Locate each line in the records that contains the word "باتری" and copy every one of those lines.
- Opening Delimiter -
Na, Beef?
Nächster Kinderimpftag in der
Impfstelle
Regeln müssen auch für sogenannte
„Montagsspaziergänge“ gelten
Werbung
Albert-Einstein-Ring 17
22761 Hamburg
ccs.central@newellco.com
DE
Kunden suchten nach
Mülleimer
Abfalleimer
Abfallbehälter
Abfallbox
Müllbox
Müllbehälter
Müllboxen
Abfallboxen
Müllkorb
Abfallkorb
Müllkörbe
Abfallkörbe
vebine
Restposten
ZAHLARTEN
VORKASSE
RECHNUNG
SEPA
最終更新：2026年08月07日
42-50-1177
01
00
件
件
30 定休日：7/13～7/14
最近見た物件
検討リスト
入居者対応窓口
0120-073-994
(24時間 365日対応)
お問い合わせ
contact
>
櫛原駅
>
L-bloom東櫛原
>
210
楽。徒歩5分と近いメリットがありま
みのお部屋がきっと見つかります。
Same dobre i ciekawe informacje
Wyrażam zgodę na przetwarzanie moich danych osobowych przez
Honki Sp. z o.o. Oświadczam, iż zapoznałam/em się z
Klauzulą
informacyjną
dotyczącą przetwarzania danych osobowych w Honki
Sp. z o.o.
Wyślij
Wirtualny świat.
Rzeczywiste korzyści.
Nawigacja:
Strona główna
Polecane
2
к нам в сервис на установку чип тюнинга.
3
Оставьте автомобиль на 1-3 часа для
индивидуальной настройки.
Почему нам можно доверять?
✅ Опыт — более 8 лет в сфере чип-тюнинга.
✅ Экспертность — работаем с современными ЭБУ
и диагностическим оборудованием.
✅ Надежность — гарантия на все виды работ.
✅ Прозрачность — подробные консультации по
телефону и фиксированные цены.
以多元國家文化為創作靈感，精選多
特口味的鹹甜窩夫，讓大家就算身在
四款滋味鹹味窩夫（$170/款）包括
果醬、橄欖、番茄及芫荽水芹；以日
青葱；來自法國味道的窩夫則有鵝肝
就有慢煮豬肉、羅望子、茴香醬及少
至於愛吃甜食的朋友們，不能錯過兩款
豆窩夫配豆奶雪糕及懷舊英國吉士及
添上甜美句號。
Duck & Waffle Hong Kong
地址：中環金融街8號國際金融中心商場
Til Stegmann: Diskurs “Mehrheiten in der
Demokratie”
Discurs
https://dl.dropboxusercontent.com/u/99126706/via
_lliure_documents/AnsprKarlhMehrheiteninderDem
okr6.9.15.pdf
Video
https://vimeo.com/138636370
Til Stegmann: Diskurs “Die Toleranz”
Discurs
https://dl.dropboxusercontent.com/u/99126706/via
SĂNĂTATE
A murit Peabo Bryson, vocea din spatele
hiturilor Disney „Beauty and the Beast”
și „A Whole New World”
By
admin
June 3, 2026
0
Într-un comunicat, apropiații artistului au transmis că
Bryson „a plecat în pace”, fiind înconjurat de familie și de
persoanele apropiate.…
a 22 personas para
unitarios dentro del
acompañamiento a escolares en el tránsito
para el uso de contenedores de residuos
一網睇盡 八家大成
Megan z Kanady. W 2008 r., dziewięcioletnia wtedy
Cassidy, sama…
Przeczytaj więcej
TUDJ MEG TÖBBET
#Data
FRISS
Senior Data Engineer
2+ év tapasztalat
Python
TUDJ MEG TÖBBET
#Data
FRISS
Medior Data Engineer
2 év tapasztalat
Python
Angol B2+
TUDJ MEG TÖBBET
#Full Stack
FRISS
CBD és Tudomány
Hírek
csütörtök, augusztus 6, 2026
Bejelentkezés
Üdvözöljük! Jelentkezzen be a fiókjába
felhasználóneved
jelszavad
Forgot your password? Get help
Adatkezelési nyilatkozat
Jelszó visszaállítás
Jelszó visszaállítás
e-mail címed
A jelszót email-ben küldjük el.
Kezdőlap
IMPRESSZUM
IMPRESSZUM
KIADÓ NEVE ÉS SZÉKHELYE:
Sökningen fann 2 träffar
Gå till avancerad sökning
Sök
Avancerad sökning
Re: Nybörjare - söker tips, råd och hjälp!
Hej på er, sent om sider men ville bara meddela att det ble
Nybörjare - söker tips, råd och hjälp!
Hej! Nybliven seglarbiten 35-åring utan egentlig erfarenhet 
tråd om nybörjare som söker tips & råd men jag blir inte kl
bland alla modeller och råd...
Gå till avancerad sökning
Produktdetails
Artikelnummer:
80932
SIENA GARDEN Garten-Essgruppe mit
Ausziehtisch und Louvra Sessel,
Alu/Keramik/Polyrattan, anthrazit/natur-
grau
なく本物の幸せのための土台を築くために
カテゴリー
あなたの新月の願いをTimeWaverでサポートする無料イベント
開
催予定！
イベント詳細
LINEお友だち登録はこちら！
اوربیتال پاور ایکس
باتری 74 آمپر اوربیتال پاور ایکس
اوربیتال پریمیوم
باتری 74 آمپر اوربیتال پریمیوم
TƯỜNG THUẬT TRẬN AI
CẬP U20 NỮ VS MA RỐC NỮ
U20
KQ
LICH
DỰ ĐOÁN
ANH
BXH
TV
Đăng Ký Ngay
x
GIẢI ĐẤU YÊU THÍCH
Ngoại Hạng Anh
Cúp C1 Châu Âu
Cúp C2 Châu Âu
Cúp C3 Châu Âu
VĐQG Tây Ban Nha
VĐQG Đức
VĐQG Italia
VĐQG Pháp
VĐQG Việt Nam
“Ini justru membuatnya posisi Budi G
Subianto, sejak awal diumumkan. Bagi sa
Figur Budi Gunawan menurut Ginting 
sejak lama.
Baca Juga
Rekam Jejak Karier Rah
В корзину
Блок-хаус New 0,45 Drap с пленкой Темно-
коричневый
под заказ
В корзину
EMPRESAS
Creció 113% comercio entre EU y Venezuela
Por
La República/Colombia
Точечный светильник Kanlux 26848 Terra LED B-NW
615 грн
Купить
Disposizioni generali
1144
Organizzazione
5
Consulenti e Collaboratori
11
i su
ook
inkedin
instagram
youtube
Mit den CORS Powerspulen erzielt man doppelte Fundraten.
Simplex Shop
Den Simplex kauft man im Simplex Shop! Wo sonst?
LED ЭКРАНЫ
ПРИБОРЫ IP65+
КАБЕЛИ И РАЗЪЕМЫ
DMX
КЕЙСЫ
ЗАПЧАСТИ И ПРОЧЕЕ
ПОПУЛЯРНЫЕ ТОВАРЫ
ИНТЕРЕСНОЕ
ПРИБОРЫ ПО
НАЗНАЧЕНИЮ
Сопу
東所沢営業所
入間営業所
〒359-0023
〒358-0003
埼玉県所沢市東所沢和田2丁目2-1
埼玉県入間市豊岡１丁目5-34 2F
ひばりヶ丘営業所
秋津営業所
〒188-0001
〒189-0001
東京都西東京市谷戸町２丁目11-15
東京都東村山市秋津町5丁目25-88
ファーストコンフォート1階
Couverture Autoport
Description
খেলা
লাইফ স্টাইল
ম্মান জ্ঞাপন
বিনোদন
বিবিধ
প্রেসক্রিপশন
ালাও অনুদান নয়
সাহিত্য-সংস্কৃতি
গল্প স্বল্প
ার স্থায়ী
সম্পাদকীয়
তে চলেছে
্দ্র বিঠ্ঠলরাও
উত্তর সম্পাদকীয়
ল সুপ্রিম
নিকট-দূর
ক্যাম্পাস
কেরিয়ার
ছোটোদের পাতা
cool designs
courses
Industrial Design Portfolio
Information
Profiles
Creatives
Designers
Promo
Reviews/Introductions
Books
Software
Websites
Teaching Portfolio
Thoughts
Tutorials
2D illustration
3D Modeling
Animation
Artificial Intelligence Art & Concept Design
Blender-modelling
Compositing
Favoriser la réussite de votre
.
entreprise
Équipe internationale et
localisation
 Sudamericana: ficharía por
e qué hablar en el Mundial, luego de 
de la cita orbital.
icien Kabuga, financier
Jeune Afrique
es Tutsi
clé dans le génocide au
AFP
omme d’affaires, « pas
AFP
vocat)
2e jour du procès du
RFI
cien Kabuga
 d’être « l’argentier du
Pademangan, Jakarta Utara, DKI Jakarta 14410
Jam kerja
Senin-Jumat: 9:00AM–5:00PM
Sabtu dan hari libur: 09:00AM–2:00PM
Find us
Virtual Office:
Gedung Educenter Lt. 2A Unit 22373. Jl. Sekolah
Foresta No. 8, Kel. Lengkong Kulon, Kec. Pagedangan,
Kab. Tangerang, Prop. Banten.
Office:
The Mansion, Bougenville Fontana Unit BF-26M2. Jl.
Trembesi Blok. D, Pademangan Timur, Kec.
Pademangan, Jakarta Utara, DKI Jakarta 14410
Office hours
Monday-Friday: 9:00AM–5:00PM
- Closing Delimiter -
*Output for this task*:
باتری 74 آمپر اوربیتال پاور ایکس
باتری 74 آمپر اوربیتال پریمیوم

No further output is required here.